## Activity
Rewrite the MyTweetMag article from "However, where it" to "barriers to publishing.", with "co-editors" replaced by "contributors".

## Source document
━━━━━━━━━━

MyTweetMag is another Twitter-driven publishing tool but with a few tricks of its own

MyTweetMag, launched quietly in the summer by Hamburg-based Sebastian Schuermanns, is a paper.li-like service that lets users create a ‘magazine’ based on links and other content pulled in from their Twitter stream.

However, where it differs slightly from paper.li is the degree of manual intervention that is required. Instead of automatically culling links from a user’s tweets and those of the Twitter users they follow, MyTweetMag requires that tweets use a specified hashtag, similar to curated services like stori.fy or curated.by. In addition, each ‘magazine’ follows the tweets of the “editor” and up to 5 co-editors only, although the option to multi-author the resulting ‘MyTweetMag’ is potentially quite powerful without significantly raising the barriers to publishing.

So far, so ‘me too’, perhaps.

But one feature that MyTweetMag has that caught my eye and shows some of the possibilities of machine-tagging is a tweet-driven events calendar. In the sidebar of every MyTweetMag is the option to display a list of events pulled in from appropriately hash-tagged tweets by one of the magazine’s editors, which starts with a date. That’s a nice complement to a magazine dedicated to a particular community or niche.

Other standout features of MyTweetMag include a WordPress plugin to add a “real-time” news stream to blog posts, along with support for Flattr, the micropayment-powered “Like” button or tip jar for content. Media links in tweets are also recognised and displayed from Youtube, Vimeo, Dailymotion, Twitpic and Flickr.

━━━━━━━━━━

## Dataset records
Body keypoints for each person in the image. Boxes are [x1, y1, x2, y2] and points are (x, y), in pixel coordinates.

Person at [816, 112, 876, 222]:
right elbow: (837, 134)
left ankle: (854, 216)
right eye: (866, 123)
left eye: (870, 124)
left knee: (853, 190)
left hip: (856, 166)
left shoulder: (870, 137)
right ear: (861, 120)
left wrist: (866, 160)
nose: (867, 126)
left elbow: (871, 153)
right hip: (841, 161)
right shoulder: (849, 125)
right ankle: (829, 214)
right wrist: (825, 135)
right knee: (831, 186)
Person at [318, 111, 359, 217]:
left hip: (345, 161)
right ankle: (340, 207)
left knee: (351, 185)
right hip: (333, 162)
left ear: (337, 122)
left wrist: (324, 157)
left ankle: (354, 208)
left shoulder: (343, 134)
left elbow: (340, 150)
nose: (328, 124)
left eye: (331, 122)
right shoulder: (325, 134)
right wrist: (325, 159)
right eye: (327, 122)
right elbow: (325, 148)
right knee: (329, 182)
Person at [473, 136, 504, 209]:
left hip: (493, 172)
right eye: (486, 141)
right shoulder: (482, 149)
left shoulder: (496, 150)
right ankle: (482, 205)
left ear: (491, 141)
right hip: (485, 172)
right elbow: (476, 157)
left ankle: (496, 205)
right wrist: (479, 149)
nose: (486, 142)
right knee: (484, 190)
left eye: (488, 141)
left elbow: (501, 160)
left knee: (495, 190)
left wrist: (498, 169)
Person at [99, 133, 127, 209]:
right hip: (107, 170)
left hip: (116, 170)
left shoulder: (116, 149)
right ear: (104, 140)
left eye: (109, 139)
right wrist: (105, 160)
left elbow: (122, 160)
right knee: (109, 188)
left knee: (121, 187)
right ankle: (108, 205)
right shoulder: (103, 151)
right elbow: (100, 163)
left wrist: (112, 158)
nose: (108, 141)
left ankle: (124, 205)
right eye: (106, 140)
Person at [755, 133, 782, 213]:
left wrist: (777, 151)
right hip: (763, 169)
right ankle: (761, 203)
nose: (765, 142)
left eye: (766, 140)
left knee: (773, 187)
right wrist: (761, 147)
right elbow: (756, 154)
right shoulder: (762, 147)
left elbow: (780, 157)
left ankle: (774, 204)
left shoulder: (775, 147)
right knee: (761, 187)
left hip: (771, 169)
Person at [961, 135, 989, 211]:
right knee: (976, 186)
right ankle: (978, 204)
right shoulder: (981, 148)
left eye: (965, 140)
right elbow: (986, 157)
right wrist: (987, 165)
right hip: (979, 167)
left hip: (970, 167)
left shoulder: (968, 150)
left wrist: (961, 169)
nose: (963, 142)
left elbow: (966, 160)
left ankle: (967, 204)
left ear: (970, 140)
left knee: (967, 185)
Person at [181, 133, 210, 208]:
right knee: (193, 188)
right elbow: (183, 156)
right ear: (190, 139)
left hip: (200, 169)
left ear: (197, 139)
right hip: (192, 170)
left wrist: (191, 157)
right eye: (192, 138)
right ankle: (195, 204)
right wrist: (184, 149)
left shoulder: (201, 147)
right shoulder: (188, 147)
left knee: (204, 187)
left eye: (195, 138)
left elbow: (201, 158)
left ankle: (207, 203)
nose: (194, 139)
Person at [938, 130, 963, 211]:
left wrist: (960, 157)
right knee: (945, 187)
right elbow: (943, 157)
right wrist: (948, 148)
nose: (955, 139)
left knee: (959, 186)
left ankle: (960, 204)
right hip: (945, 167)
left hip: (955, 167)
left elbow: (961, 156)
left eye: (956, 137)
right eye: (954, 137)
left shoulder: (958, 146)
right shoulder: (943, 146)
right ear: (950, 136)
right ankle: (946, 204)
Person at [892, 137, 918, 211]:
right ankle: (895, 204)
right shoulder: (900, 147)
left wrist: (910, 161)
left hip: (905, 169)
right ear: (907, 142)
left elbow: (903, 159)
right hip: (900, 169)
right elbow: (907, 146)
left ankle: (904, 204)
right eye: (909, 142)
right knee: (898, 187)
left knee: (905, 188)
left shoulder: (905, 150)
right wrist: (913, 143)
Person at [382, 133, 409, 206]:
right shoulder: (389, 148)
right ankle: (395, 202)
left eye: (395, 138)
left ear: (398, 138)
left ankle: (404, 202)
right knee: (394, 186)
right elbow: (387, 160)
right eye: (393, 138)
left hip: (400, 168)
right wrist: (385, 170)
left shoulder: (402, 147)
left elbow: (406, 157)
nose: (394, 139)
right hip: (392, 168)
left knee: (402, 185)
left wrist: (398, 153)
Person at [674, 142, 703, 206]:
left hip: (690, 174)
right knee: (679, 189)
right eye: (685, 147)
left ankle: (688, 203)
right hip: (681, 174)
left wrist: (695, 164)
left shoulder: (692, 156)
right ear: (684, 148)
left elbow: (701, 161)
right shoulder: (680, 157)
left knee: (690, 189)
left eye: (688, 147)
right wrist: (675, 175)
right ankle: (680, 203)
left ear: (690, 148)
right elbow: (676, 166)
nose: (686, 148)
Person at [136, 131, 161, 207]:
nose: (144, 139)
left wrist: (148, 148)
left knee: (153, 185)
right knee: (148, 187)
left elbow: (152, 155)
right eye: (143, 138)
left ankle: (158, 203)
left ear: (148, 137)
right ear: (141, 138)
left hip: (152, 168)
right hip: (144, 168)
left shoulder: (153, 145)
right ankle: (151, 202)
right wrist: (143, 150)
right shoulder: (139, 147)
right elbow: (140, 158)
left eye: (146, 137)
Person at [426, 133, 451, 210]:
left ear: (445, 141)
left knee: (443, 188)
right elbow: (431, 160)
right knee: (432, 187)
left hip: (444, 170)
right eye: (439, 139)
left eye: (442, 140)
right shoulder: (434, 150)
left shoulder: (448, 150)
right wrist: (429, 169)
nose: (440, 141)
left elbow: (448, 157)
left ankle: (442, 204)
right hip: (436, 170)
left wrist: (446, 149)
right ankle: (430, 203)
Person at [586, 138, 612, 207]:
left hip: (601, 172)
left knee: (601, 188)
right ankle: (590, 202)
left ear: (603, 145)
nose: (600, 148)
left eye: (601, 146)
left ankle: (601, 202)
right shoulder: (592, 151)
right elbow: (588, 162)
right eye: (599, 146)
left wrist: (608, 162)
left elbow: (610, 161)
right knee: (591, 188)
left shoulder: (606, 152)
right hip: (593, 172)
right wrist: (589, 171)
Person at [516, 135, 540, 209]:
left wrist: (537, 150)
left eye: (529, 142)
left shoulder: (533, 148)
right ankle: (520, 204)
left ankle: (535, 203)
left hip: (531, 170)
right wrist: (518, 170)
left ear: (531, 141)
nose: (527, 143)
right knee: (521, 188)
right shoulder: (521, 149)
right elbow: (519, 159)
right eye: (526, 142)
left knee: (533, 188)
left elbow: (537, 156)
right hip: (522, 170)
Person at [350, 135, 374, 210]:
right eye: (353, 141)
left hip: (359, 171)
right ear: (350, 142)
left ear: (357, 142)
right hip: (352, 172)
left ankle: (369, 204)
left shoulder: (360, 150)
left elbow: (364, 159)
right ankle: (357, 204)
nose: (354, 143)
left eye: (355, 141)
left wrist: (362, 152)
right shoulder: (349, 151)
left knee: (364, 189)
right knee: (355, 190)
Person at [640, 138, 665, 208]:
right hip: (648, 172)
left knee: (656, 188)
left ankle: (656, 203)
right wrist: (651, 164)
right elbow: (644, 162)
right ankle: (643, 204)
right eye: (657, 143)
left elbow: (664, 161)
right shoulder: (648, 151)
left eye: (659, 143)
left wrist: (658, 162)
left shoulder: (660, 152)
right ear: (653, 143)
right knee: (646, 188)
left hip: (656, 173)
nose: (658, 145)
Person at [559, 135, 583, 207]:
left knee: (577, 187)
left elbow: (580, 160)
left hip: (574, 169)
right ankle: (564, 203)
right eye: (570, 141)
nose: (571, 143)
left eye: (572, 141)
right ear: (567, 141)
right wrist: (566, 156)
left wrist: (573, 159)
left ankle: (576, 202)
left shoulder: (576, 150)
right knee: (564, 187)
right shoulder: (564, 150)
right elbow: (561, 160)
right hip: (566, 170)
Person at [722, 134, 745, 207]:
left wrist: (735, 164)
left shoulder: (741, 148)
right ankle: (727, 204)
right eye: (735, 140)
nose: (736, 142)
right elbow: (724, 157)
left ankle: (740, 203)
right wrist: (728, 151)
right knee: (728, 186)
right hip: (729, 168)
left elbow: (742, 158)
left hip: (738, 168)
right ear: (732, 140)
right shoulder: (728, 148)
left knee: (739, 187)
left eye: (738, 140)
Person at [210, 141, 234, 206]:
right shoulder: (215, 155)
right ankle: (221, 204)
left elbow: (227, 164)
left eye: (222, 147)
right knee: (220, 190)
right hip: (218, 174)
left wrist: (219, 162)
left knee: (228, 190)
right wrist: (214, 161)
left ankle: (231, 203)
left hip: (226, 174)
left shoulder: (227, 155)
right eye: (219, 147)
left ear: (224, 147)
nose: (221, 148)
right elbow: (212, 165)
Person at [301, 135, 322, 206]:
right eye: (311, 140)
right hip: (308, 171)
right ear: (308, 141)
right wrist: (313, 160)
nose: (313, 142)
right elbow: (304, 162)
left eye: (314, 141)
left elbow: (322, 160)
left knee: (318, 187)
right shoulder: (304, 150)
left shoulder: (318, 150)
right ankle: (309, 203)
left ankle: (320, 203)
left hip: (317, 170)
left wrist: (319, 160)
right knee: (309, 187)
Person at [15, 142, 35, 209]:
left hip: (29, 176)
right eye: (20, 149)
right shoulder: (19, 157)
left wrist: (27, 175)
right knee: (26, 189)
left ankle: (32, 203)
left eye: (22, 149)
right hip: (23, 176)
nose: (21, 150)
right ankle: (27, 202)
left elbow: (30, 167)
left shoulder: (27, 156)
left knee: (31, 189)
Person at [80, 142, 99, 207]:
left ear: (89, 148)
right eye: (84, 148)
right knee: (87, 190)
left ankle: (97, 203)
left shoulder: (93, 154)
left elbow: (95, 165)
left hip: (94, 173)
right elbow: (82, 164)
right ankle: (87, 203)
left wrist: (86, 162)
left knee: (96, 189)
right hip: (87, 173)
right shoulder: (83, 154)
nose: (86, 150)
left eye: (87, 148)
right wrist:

━━━━━━━━━━

## Response to the task
However, where it differs slightly from paper.li is the degree of manual intervention that is required. Instead of automatically culling links from a user’s tweets and those of the Twitter users they follow, MyTweetMag requires that tweets use a specified hashtag, similar to curated services like stori.fy or curated.by. In addition, each ‘magazine’ follows the tweets of the “editor” and up to 5 contributors only, although the option to multi-author the resulting ‘MyTweetMag’ is potentially quite powerful without significantly raising the barriers to publishing.